Stresses in Rotating Disc — Lesson 5

This lesson covers the concept of stress distribution in a rotating disc. It explains how each material element in the disc is subjected to body forces when rotating, and how these forces act in the radial direction. The lesson further discusses the radial displacement of a point in the disc, the expressions for strains, and the conditions for plane stress in the disc. It also elaborates on the equilibrium equations and how they are satisfied in the disc.
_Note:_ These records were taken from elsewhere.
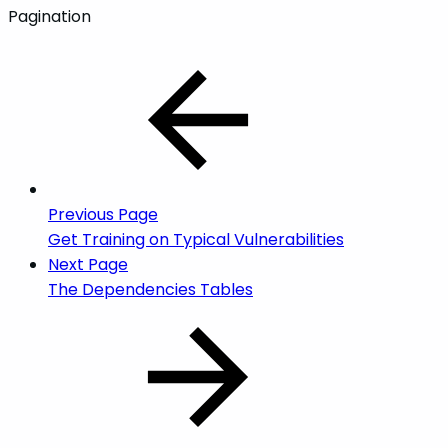
Pagination
Previous Page
Get Training on Typical Vulnerabilities
Next Page
The Dependencies Tables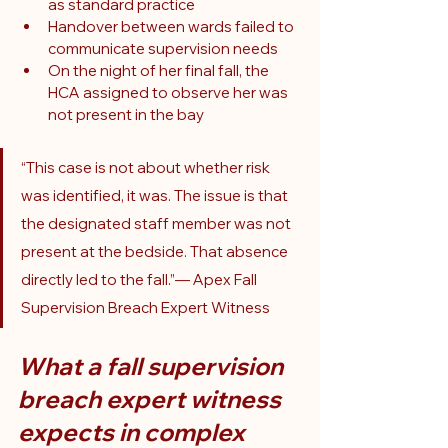
as standard practice
Handover between wards failed to 
communicate supervision needs
On the night of her final fall, the 
HCA assigned to observe her was 
not present in the bay
“This case is not about whether risk 
was identified, it was. The issue is that 
the designated staff member was not 
present at the bedside. That absence 
directly led to the fall.”— Apex Fall 
Supervision Breach Expert Witness
What a fall supervision 
breach expert witness 
expects in complex 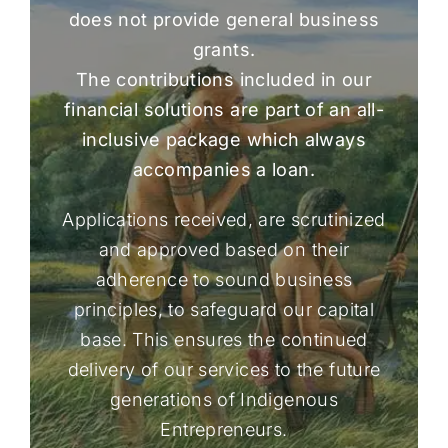
does not provide general business
grants.
The contributions included in our
financial solutions are part of an all-
inclusive package which always
accompanies a loan.
Applications received, are scrutinized
and approved based on their
adherence to sound business
principles, to safeguard our capital
base. This ensures the continued
delivery of our services to the future
generations of Indigenous
Entrepreneurs.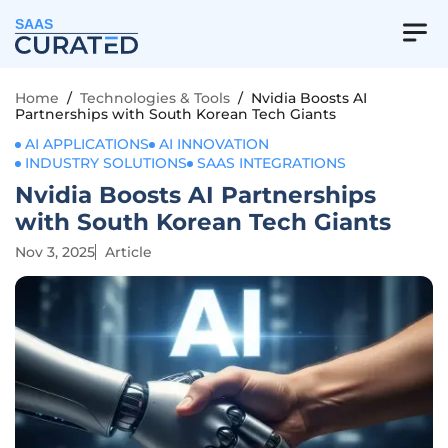
SAAS
Home
/
Technologies & Tools
/
Nvidia Boosts AI
Partnerships with South Korean Tech Giants
AI APPLICATIONS
AI INNOVATION
INDUSTRY SOLUTIONS
SAAS INTEGRATIONS
Nvidia Boosts AI Partnerships
with South Korean Tech Giants
Nov 3, 2025
Article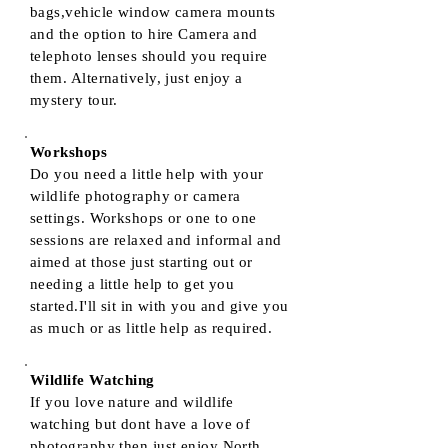
bags,vehicle window camera mounts
and the option to hire Camera and
telephoto lenses should you require
them. Alternatively, just enjoy a
mystery tour.
Workshops
Do you need a little help with your
wildlife photography or camera
settings. Workshops or one to one
sessions are relaxed and informal and
aimed at those just starting out or
needing a little help to get you
started.I'll sit in with you and give you
as much or as little help as required.
Wildlife Watching
If you love nature and wildlife
watching but dont have a love of
photography then just enjoy North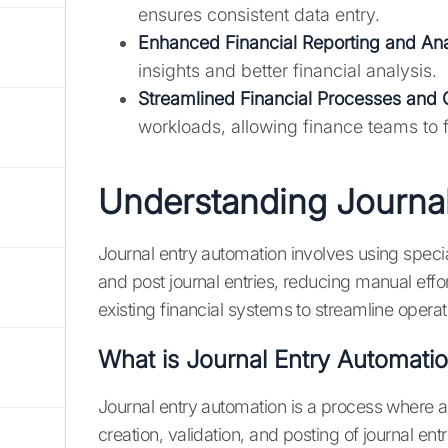
ensures consistent data entry.
Enhanced Financial Reporting and Ana
insights and better financial analysis.
Streamlined Financial Processes and 
workloads, allowing finance teams to f
Understanding Journal
Journal entry automation involves using specia
and post journal entries, reducing manual effo
existing financial systems to streamline oper
What is Journal Entry Automati
Journal entry automation is a process where 
creation, validation, and posting of journal en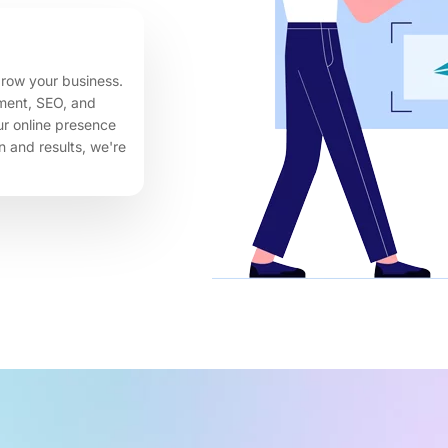
row your business.
ment, SEO, and
our online presence
 and results, we're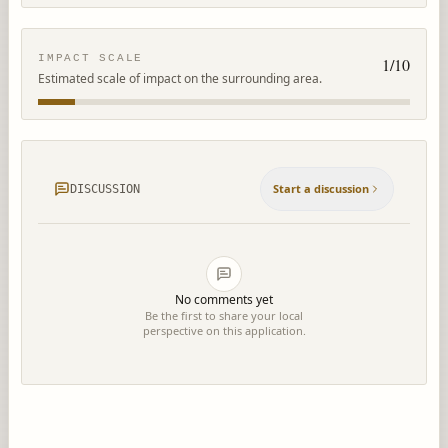
IMPACT SCALE
1
/10
Estimated scale of impact on the surrounding area.
Start a discussion
DISCUSSION
No comments yet
Be the first to share your local
perspective on this application.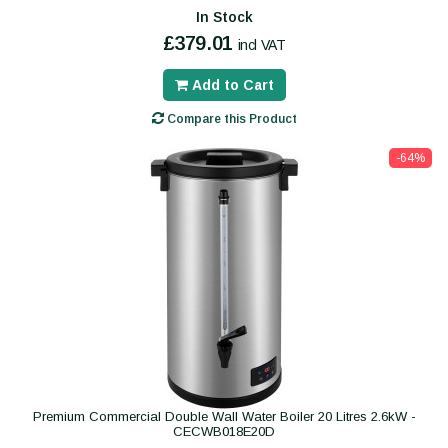
In Stock
£379.01
incl VAT
Add to Cart
Compare this Product
-64%
Premium Commercial Double Wall Water Boiler 20 Litres 2.6kW -
CECWB018E20D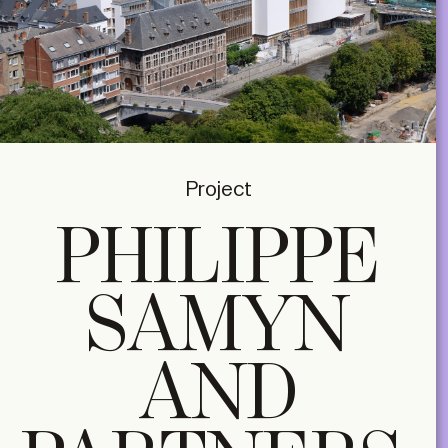
Project
PHILIPPE
SAMYN
AND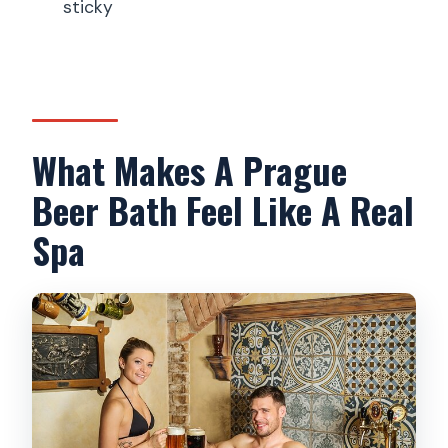
Where does the tour take place?
sticky
Is there a shower after the bath?
What’s the cancellation policy?
What’s the minimum age?
What Makes A Prague
Beer Bath Feel Like A Real
Spa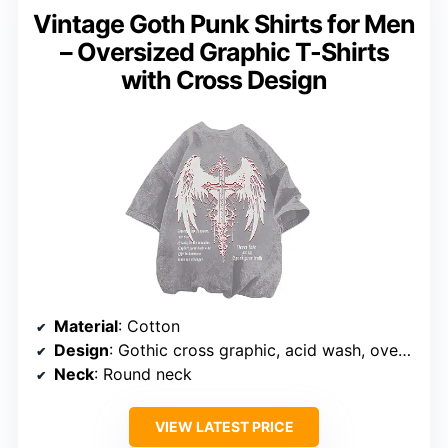
Vintage Goth Punk Shirts for Men
– Oversized Graphic T-Shirts
with Cross Design
Material
: Cotton
Design
: Gothic cross graphic, acid wash, oversized fit
Neck
: Round neck
VIEW LATEST PRICE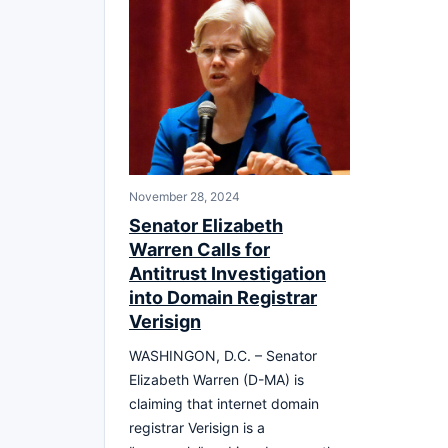
November 28, 2024
Senator Elizabeth
Warren Calls for
Antitrust Investigation
into Domain Registrar
Verisign
WASHINGON, D.C. – Senator
Elizabeth Warren (D-MA) is
claiming that internet domain
registrar Verisign is a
The lesson concludes with an explanation of how to calculate the torque capacity of a shaft and hub assembly in a rotating disc.

Video Highlights

00:53 - Explanation of the forces acting on the material elements of the rotating disc.
06:52 - Discussion on the stresses in a rotating disc.
15:07 - Explanation of the boundary conditions for the radial stress.
20:10 - Discussion on the variation of stresses in a solid and hollow cylinder.
28:43 - Explanation of the stress amplification in a rotating disc with a small hole.
34:18 - Explanation of the concept of shrink fitting in assembling a gear on a shaft.
48:00 - Discussion on the calculation of the torque capacity in shrink fitting.

Key Takeaways

- The material elements in a rotating disc are subjected to body forces acting in the radial direction.
- The radial displacement of a point in the disc is a function of the radius alone, with no tangential displacement.
- The radial and shear strains in the disc are determined by specific expressions.
- The equilibrium equations are satisfied in the disc, with the shear stress being absent.
- The torque capacity of a shaft and hub assembly in a rotating disc can be calculated using specific formulas.